On the street side, the mineral wool insulation is covered with another membrane, but of a different type with different characteristics: a hydro-wind-protective vapor-permeable membrane. It is not blown through, from the street side it does not allow moisture in the liquid and gaseous state to pass through, and vapor can escape from the insulation: vapor permeability is one-sided. After installing the insulation, only finishing work remains. That's all, the construction is over.
Now you know how to build a frame house. The detailing of some processes is far from complete, but you have a general assembly sequence. Perhaps you will be helped by another video from a professional carpenter who has been building frame houses for decades (see below).
Video instructions for the installation of frame houses
These are three videos of great carpenter Larry Hon. Each of them is over an hour long. The technology for building a frame house on a finished foundation is described in great detail.
According to this instruction, self-erection is possible without questions: all stages of the construction of a frame house and little things are commented and explained, down to which nails, how long, how many pieces with what step, to hammer in each node.
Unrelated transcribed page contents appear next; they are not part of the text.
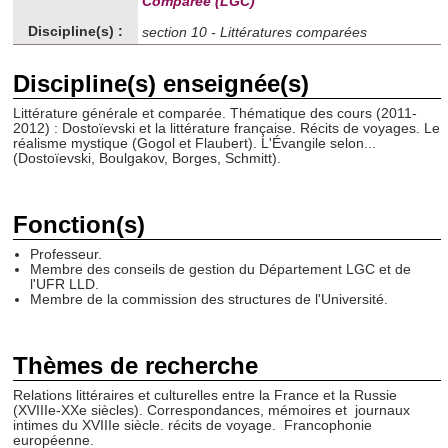
Comparée (LGC)
Discipline(s) :
section 10 - Littératures comparées
Discipline(s) enseignée(s)
Littérature générale et comparée. Thématique des cours (2011-
2012) : Dostoïevski et la littérature française. Récits de voyages. Le
réalisme mystique (Gogol et Flaubert). L'Évangile selon...
(Dostoïevski, Boulgakov, Borges, Schmitt).
Fonction(s)
Professeur.
Membre des conseils de gestion du Département LGC et de
l'UFR LLD.
Membre de la commission des structures de l'Université.
Thèmes de recherche
Relations littéraires et culturelles entre la France et la Russie
(XVIIIe-XXe siècles). Correspondances, mémoires et journaux
intimes du XVIIIe siècle. récits de voyage. Francophonie
européenne.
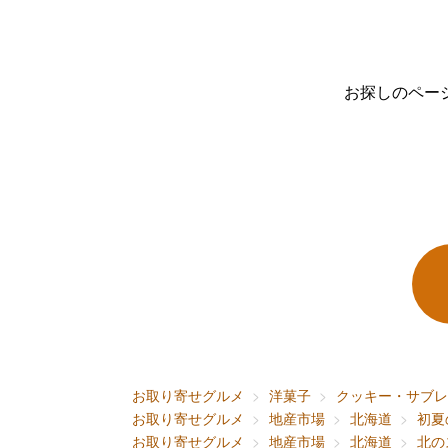
お探しのペー
お取り寄せグルメ
洋菓子
クッキー・サブレ
お取り寄せグルメ
地産市場
北海道
初夏
お取り寄せグルメ
地産市場
北海道
北の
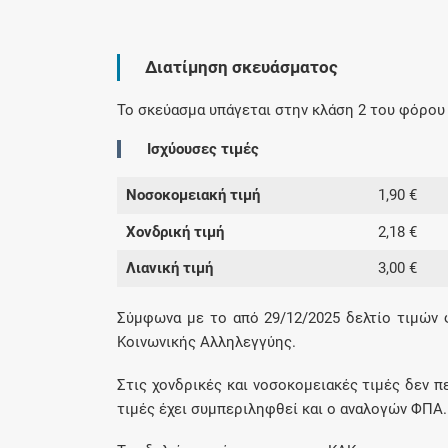
Διατίμηση σκευάσματος
Το σκεύασμα υπάγεται στην κλάση 2 του φόρου 
Ισχύουσες τιμές
Νοσοκομειακή τιμή
1,90 €
Χονδρική τιμή
2,18 €
Λιανική τιμή
3,00 €
Σύμφωνα με το από 29/12/2025 δελτίο τιμών
Κοινωνικής Αλληλεγγύης.
Στις χονδρικές και νοσοκομειακές τιμές δεν π
τιμές έχει συμπεριληφθεί και ο αναλογών ΦΠΑ.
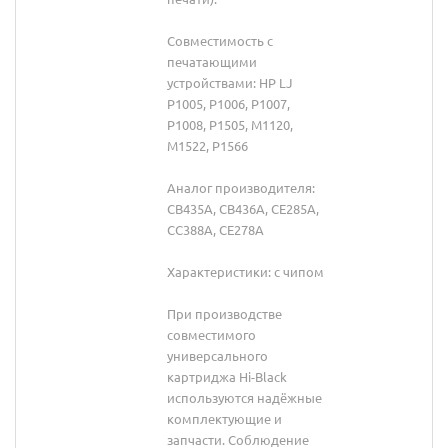
Совместимость с
печатающими
устройствами: HP LJ
P1005, P1006, P1007,
P1008, P1505, M1120,
M1522, P1566
Аналог производителя:
CB435A, CB436A, CE285A,
CC388A, CE278A
Характеристики: с чипом
При производстве
совместимого
универсального
картриджа Hi-Black
используются надёжные
комплектующие и
запчасти. Соблюдение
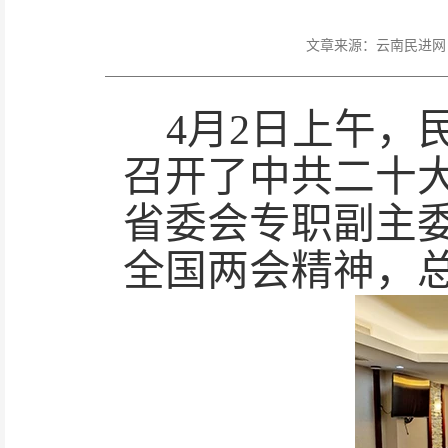
文章来源：
云南民进网
4月2日上午，
召开了中共二十
省委会专职副主
全国两会精神，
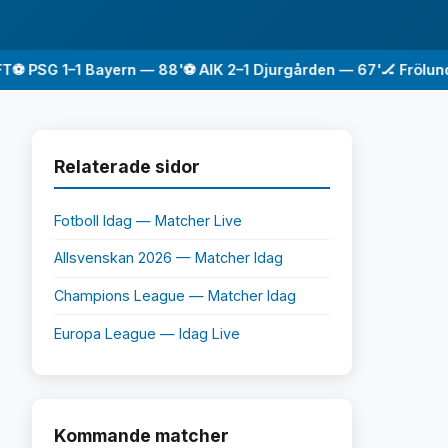
PSG 1–1 Bayern — 88'
⚽ AIK 2–1 Djurgården — 67'
🏒 Frölunda 3
Relaterade sidor
Fotboll Idag — Matcher Live
Allsvenskan 2026 — Matcher Idag
Champions League — Matcher Idag
Europa League — Idag Live
Kommande matcher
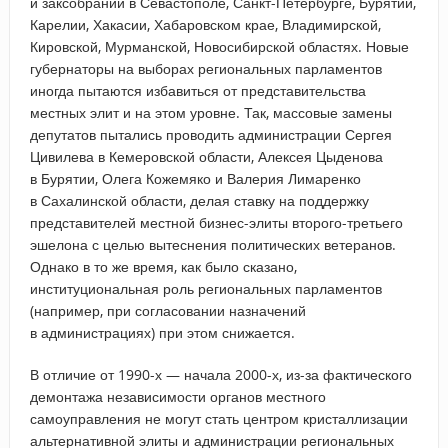
и заксобраний в Севастополе, Санкт-Петербурге, Бурятии,
Карелии, Хакасии, Хабаровском крае, Владимирской,
Кировской, Мурманской, Новосибирской областях. Новые
губернаторы на выборах региональных парламентов
иногда пытаются избавиться от представительства
местных элит и на этом уровне. Так, массовые замены
депутатов пытались проводить администрации Сергея
Цивилева в Кемеровской области, Алексея Цыденова
в Бурятии, Олега Кожемяко и Валерия Лимаренко
в Сахалинской области, делая ставку на поддержку
представителей местной бизнес-элиты второго-третьего
эшелона с целью вытеснения политических ветеранов.
Однако в то же время, как было сказано,
институциональная роль региональных парламентов
(например, при согласовании назначений
в администрациях) при этом снижается.
В отличие от 1990-х — начала 2000-х, из-за фактического
демонтажа независимости органов местного
самоуправления не могут стать центром кристаллизации
альтернативной элиты и администрации региональных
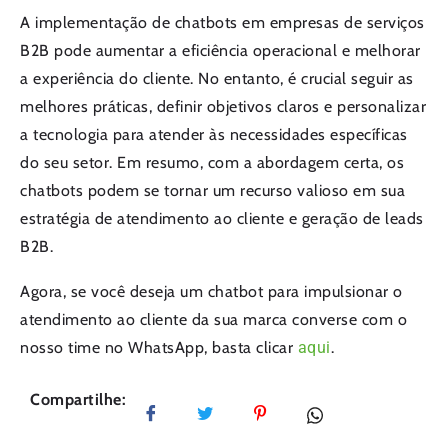
A implementação de chatbots em empresas de serviços
B2B pode aumentar a eficiência operacional e melhorar
a experiência do cliente. No entanto, é crucial seguir as
melhores práticas, definir objetivos claros e personalizar
a tecnologia para atender às necessidades específicas
do seu setor. Em resumo, com a abordagem certa, os
chatbots podem se tornar um recurso valioso em sua
estratégia de atendimento ao cliente e geração de leads
B2B.
Agora, se você deseja um chatbot para impulsionar o
atendimento ao cliente da sua marca converse com o
nosso time no WhatsApp, basta clicar
aqui
.
Compartilhe:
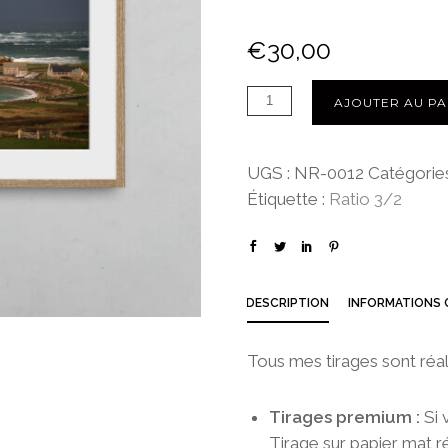
€
30,00
AJOUTER AU PA
UGS :
NR-0012
Catégorie
Étiquette :
Ratio 3/2
DESCRIPTION
INFORMATIONS
Tous mes tirages sont réal
Tirages premium :
Si 
Tirage sur papier mat ré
Demonstrates the main problems that may arise and methods of fixing them. If you decide to build a frame house with your own hands, take the time - watch the movie. Much will become clearer to you.
The first part is the bottom rail and the floor.
The second part of the video is the device and assembly of frame walls.
The third part is building the roof of a frame house.
If you still doubt whether it is worth building a frame house, this is probably because you heard that this is a bad technology, that it does not work for us. There is such an opinion. But it is based on the fact that in Canadian and American frame houses they are placed from dry forest, humidity. no more than 20-22%. In our conditions, timber of almost natural moisture is brought from sawmills, and this is up to 60%. Because the house leads and turns, they become cold.
But if you are going to build a house with your own hands, what will prevent you from using dry wood? It is expensive for chamber drying, the difference per cube turns out to be very decent - almost twice. But by folding the wood on the site in ventilated piles, it can be dried up to the same 20-22% in a year. You decide whether or not to saturate with biosecurity before drying. Dry wood does not rot and is not damaged by fungi, but it is advisable to impregnate it with bioprotection from insects.
An example of this opinion is in the video. With an explanation of why the technology is bad ...
An interesting article I read it with pleasure. The foundation of the house is piled with a grillage, we did something like that. The piles were driven into the depth of freezing, the house is stable.